┌──
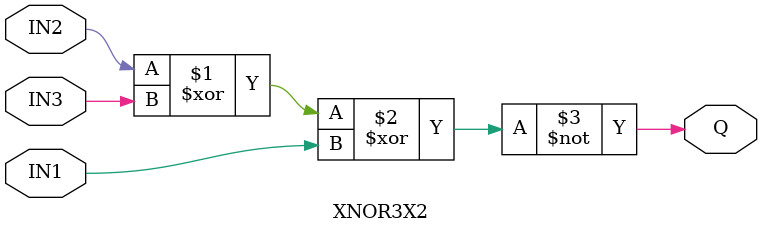
<source format=v>
`timescale 1ns/1ps
`celldefine
module XNOR3X2 (IN1, IN2, IN3, Q);
input IN1;
input IN2;
input IN3;
output Q;

xnor U0 (Q, IN2, IN3, IN1);

specify
specparam
tdelay_IN1_Q_01_0=0.01,
tdelay_IN1_Q_10_0=0.01,
tdelay_IN2_Q_01_0=0.01,
tdelay_IN2_Q_10_0=0.01,
tdelay_IN3_Q_01_0=0.01,
tdelay_IN3_Q_10_0=0.01;

(IN1 => Q)=(tdelay_IN1_Q_01_0, tdelay_IN1_Q_10_0);
(IN2 => Q)=(tdelay_IN2_Q_01_0, tdelay_IN2_Q_10_0);
(IN3 => Q)=(tdelay_IN3_Q_01_0, tdelay_IN3_Q_10_0);
endspecify
endmodule
`endcelldefine

</source>
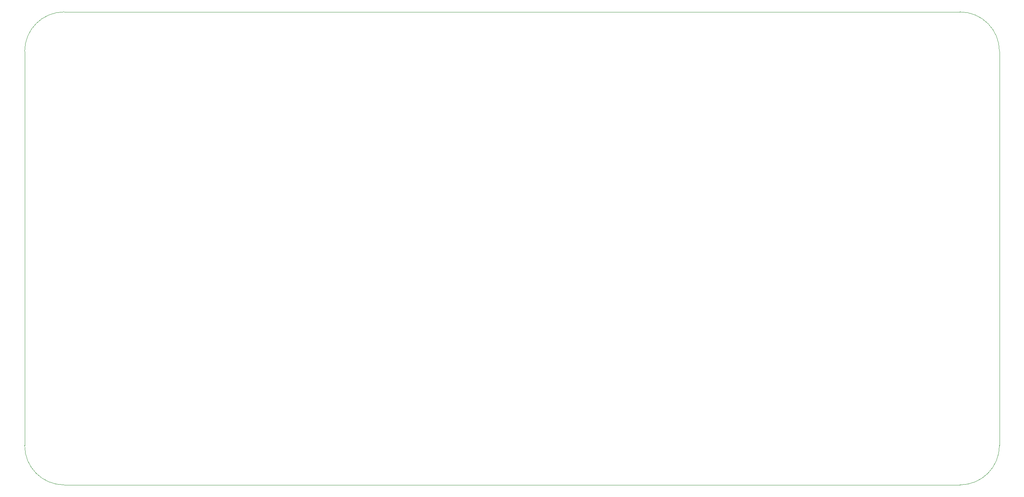
<source format=gm1>
G04 #@! TF.GenerationSoftware,KiCad,Pcbnew,(5.1.0)-1*
G04 #@! TF.CreationDate,2019-04-01T22:48:46-04:00*
G04 #@! TF.ProjectId,prop_support,70726f70-5f73-4757-9070-6f72742e6b69,A*
G04 #@! TF.SameCoordinates,Original*
G04 #@! TF.FileFunction,Profile,NP*
%FSLAX46Y46*%
G04 Gerber Fmt 4.6, Leading zero omitted, Abs format (unit mm)*
G04 Created by KiCad (PCBNEW (5.1.0)-1) date 2019-04-01 22:48:46*
%MOMM*%
%LPD*%
G04 APERTURE LIST*
%ADD10C,0.120000*%
G04 APERTURE END LIST*
D10*
X29210000Y-152400000D02*
X29210000Y-63500000D01*
X240030000Y-161290000D02*
X38100000Y-161290000D01*
X248920000Y-63500000D02*
X248920000Y-152400000D01*
X38100000Y-54610000D02*
X240030000Y-54610000D01*
X29210000Y-63500000D02*
G75*
G02X38100000Y-54610000I8890000J0D01*
G01*
X38100000Y-161290000D02*
G75*
G02X29210000Y-152400000I0J8890000D01*
G01*
X248920000Y-152400000D02*
G75*
G02X240030000Y-161290000I-8890000J0D01*
G01*
X240030000Y-54610000D02*
G75*
G02X248920000Y-63500000I0J-8890000D01*
G01*
M02*

</source>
└──
> YOUR TASK
What is needed is the full material, retyped unchanged, with no pictures in it.

> RESPONSE FOR THIS EXERCISE
<source format=v>
`timescale 1ns/1ps
`celldefine
module XNOR3X2 (IN1, IN2, IN3, Q);
input IN1;
input IN2;
input IN3;
output Q;

xnor U0 (Q, IN2, IN3, IN1);

specify
specparam
tdelay_IN1_Q_01_0=0.01,
tdelay_IN1_Q_10_0=0.01,
tdelay_IN2_Q_01_0=0.01,
tdelay_IN2_Q_10_0=0.01,
tdelay_IN3_Q_01_0=0.01,
tdelay_IN3_Q_10_0=0.01;

(IN1 => Q)=(tdelay_IN1_Q_01_0, tdelay_IN1_Q_10_0);
(IN2 => Q)=(tdelay_IN2_Q_01_0, tdelay_IN2_Q_10_0);
(IN3 => Q)=(tdelay_IN3_Q_01_0, tdelay_IN3_Q_10_0);
endspecify
endmodule
`endcelldefine

</source>
<source format=gm1>
G04 #@! TF.GenerationSoftware,KiCad,Pcbnew,(5.1.0)-1*
G04 #@! TF.CreationDate,2019-04-01T22:48:46-04:00*
G04 #@! TF.ProjectId,prop_support,70726f70-5f73-4757-9070-6f72742e6b69,A*
G04 #@! TF.SameCoordinates,Original*
G04 #@! TF.FileFunction,Profile,NP*
%FSLAX46Y46*%
G04 Gerber Fmt 4.6, Leading zero omitted, Abs format (unit mm)*
G04 Created by KiCad (PCBNEW (5.1.0)-1) date 2019-04-01 22:48:46*
%MOMM*%
%LPD*%
G04 APERTURE LIST*
%ADD10C,0.120000*%
G04 APERTURE END LIST*
D10*
X29210000Y-152400000D02*
X29210000Y-63500000D01*
X240030000Y-161290000D02*
X38100000Y-161290000D01*
X248920000Y-63500000D02*
X248920000Y-152400000D01*
X38100000Y-54610000D02*
X240030000Y-54610000D01*
X29210000Y-63500000D02*
G75*
G02X38100000Y-54610000I8890000J0D01*
G01*
X38100000Y-161290000D02*
G75*
G02X29210000Y-152400000I0J8890000D01*
G01*
X248920000Y-152400000D02*
G75*
G02X240030000Y-161290000I-8890000J0D01*
G01*
X240030000Y-54610000D02*
G75*
G02X248920000Y-63500000I0J-8890000D01*
G01*
M02*

</source>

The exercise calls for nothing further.